[Saved entries]
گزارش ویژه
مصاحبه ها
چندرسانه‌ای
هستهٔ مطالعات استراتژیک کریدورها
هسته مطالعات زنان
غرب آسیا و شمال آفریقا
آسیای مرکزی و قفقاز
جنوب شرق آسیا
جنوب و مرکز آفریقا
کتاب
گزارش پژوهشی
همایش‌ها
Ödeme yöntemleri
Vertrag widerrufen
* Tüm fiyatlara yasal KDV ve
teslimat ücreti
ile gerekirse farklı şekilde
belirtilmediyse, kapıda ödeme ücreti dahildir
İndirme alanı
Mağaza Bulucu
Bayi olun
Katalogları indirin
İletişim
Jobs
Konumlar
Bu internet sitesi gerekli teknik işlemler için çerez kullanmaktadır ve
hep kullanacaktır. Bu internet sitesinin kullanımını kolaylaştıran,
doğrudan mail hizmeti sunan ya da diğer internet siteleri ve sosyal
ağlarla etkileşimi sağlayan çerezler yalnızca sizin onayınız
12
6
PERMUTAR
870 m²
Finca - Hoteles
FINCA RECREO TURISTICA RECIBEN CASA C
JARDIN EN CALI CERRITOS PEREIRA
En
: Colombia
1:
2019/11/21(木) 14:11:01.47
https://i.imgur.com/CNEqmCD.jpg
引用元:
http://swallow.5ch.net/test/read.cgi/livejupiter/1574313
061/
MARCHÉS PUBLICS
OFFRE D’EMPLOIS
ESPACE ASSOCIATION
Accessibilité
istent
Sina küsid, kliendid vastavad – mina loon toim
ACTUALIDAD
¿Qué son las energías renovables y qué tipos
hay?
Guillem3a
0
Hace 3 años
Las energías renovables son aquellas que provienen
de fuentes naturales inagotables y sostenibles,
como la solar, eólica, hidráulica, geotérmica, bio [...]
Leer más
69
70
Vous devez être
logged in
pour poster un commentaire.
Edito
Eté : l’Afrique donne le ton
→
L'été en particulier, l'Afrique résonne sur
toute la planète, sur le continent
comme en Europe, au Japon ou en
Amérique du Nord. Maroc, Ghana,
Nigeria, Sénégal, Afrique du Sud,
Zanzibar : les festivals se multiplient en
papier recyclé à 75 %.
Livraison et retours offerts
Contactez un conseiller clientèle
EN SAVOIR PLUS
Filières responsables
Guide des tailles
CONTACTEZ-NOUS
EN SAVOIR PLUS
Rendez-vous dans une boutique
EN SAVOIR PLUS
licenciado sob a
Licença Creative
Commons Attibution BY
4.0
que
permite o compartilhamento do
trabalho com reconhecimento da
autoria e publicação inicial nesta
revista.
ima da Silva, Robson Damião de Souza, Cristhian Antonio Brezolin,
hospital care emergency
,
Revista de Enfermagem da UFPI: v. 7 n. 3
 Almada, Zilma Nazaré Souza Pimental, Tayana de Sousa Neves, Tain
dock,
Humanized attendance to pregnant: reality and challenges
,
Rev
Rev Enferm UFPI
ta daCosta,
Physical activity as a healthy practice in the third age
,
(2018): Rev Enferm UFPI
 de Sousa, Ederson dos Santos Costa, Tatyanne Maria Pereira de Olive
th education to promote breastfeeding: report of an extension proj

**Exercise instructions**
Could you print the rows verbatim, starting at the very beginning and ending at the line that contains "hep kullanacaktır. Bu", with both ends included?

**The answer**
گزارش ویژه
مصاحبه ها
چندرسانه‌ای
هستهٔ مطالعات استراتژیک کریدورها
هسته مطالعات زنان
غرب آسیا و شمال آفریقا
آسیای مرکزی و قفقاز
جنوب شرق آسیا
جنوب و مرکز آفریقا
کتاب
گزارش پژوهشی
همایش‌ها
Ödeme yöntemleri
Vertrag widerrufen
* Tüm fiyatlara yasal KDV ve
teslimat ücreti
ile gerekirse farklı şekilde
belirtilmediyse, kapıda ödeme ücreti dahildir
İndirme alanı
Mağaza Bulucu
Bayi olun
Katalogları indirin
İletişim
Jobs
Konumlar
Bu internet sitesi gerekli teknik işlemler için çerez kullanmaktadır ve
hep kullanacaktır. Bu internet sitesinin kullanımını kolaylaştıran,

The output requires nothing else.